Acer Predator 17 review: who would want a gaming laptop? – The Verge
In practice, what all of this means is that the Predator 17 just breezes through practically anything you could throw at it. I installed the most challenging titles from my Steam and Origin libraries — think Ryse: Son of Rome, Crysis 3, Dying Light, and so on — and saw smooth frame rates on the highest graphical settings in all. Ark: Survival Evolved, a Steam Early Access title with notoriously poor optimization, was playable on higher settings even though it grinds to a halt on my gaming desktop. Last month I bought The Witness to test because I’d heard that its PC port was inflexible and a lot of people were having trouble running it. My result? Near-flawless performance, with the occasional torn frame when looking at puzzles. In desperation I tried Star Wars Battlefront, possibly the most visually advanced game out there today and one that I’ve been playing on Xbox One for months. I learned two things: Star Wars Battlefront looks a lot better on a good PC than on the Xbox One, and the Predator 17 handles it pretty well on ultra settings with the odd frame-rate drop. Turn the shadow detail down a touch and you’re golden.
So no, performance isn’t a concern with the Predator 17 — at least not in early 2016. One issue with gaming laptops is that you can’t really upgrade them later on, meaning that you’ll need to buy a whole new machine once the GPU inside isn’t up to snuff. And considering that the 980M came out in 2014, that may well be a concern. But the Predator 17 runs everything with such aplomb that I can’t see any reason why it wouldn’t be fit for this purpose for quite a few years to come.
This might be the best notebook keyboard I’ve ever used
I also want to call attention to the Predator 17’s keyboard, which I’m pretty sure is the best I’ve ever used on a notebook. It doesn’t feel like the chunky mechanical keys favored by many gamers, but it offers comfortable travel and snappy response equally well suited to gaming and typing — my only issue was having to adjust my hand position due to the sheer thickness of the machine. The Predator 17’s giant frame also means there’s room for a full layout complete with a numpad and customizable macro buttons. I was less impressed by the trackpad, which feels like, well, a trackpad on a cheaper Acer laptop. If ever a laptop maker could be forgiven for assuming the presence of a mouse, though, it’d be on a gaming laptop; that’s why this one even has a discrete glowing button to switch the trackpad off entirely.
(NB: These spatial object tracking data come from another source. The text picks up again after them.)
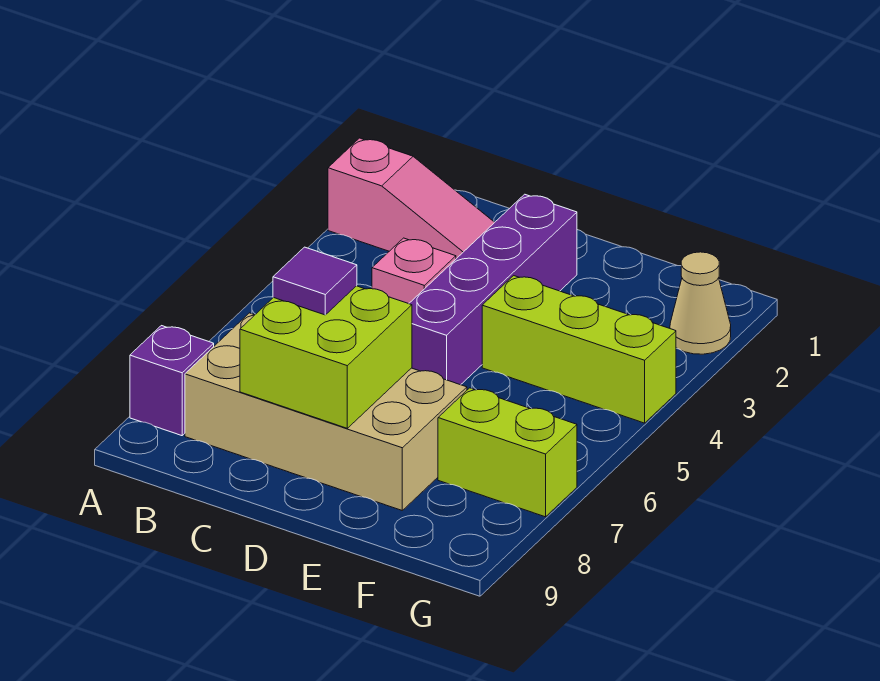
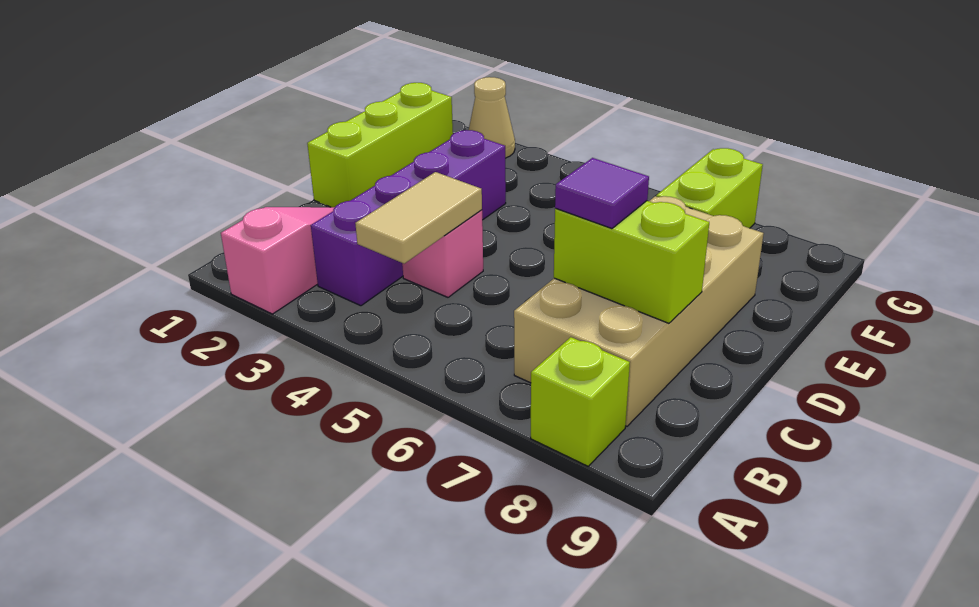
purple 1x1 brick [130,326,214,436] -> lime 1x1 brick [531,337,630,466]
none -> tan 1x2 tile [355,172,482,263]
lime 2x2 brick [240,286,412,428] -> lime 1x2 brick [554,201,709,323]
purple 1x4 brick [409,194,577,385] -> purple 1x4 brick turned to [311,130,506,306]
lime 1x3 brick [482,276,676,423] -> lime 1x3 brick moved to [307,83,453,207]

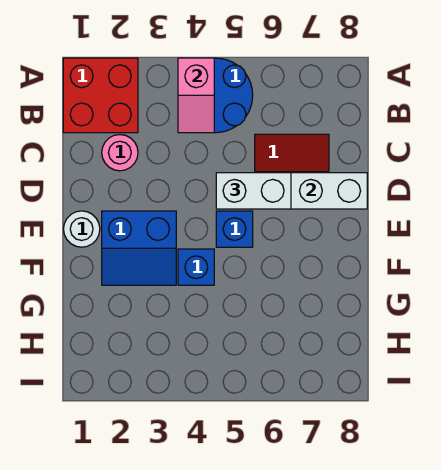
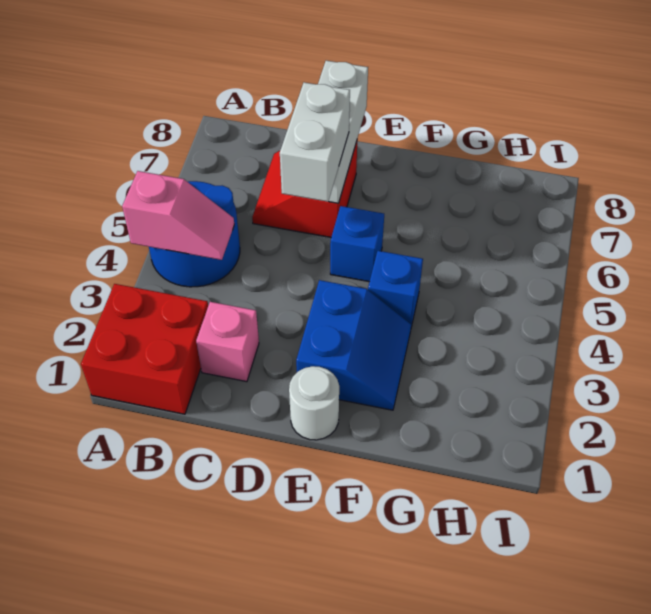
pink 1x1 round brick [102,135,138,171] -> pink 1x1 brick [196,302,259,382]

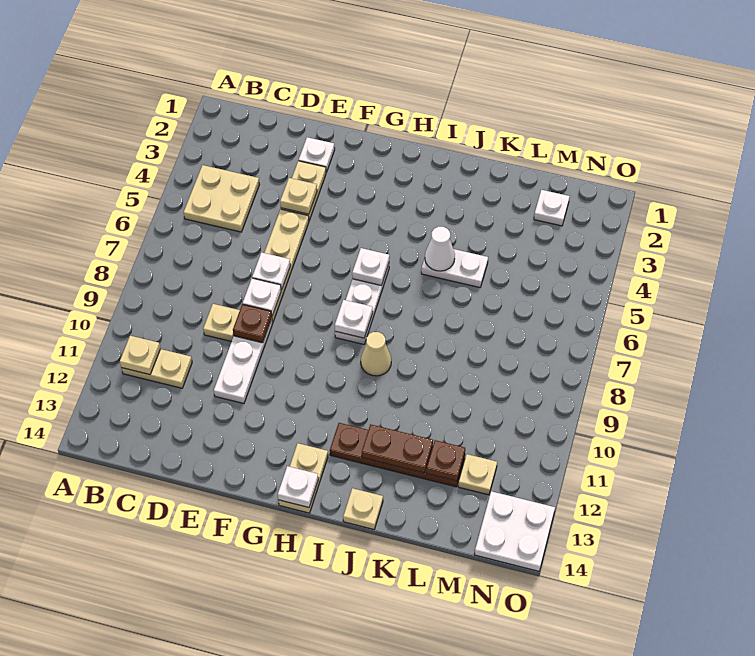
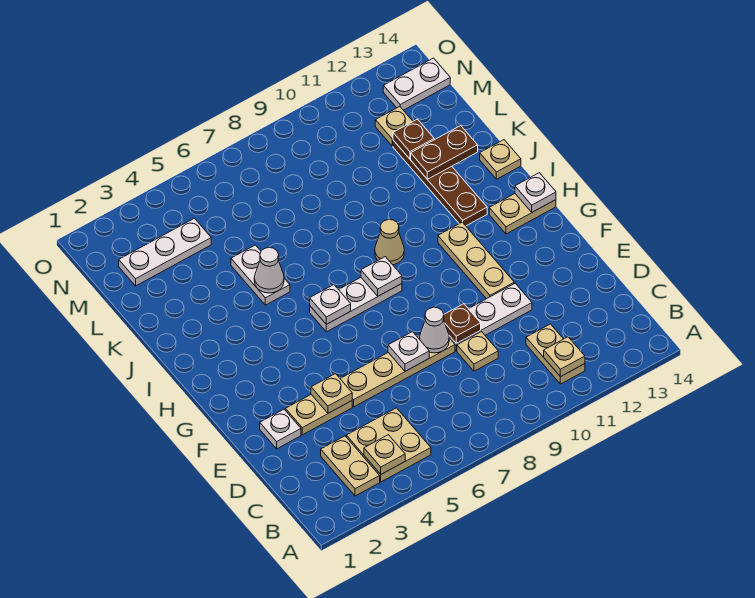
none -> tan 1x2 plate [321,436,380,496]
none -> tan 1x1 plate [364,435,405,474]
white 1x1 plate [243,278,281,315] -> white 1x1 cone [420,307,449,353]
none -> tan 1x3 plate [438,222,514,299]
brown 1x2 plate [362,424,433,473] -> brown 1x2 plate turned to [411,126,478,179]
white 1x1 plate [534,190,570,226] -> white 1x3 plate [119,218,211,286]
white 2x2 plate [475,491,555,571] -> white 1x2 plate [383,58,450,110]

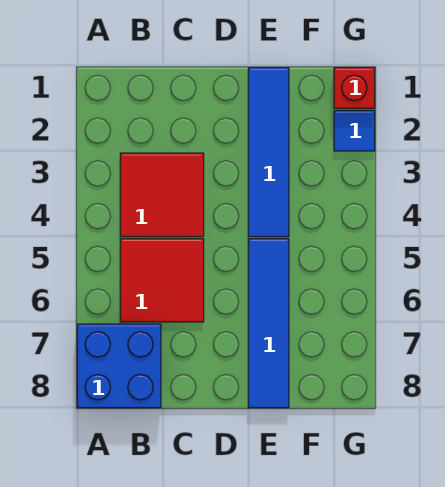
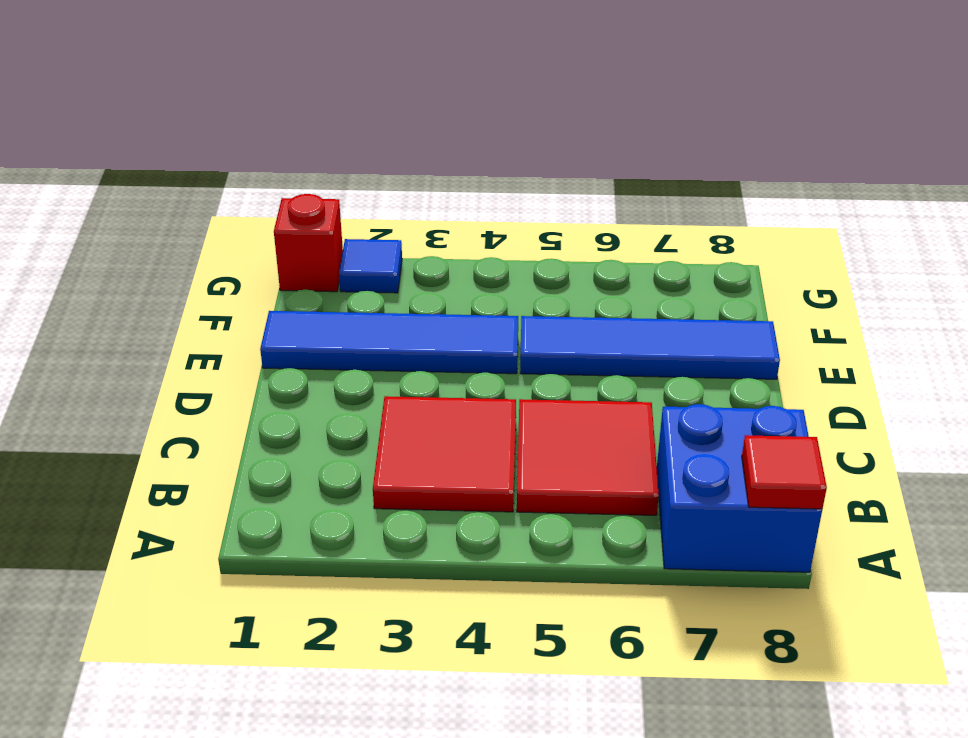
none -> red 1x1 tile [742,435,827,509]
Really, my biggest problem with the Predator 17 was just finding an occasion to use it. My primary computer is a 12-inch MacBook, which is about as different a laptop as it’s possible to make, and is obviously much better suited for typical laptop things like browsing on the sofa or working at a cafe. My other computer is an Alienware X51 gaming desktop, which actually gets smoked by the Predator 17 in terms of performance, but I find it a lot more comfortable to use — I have a setup with a 21:9 ultrawide monitor and a comfy chair to lean back into. Hunching over a table to look at games on a smaller laptop screen just isn’t as appealing, even if the graphics are better.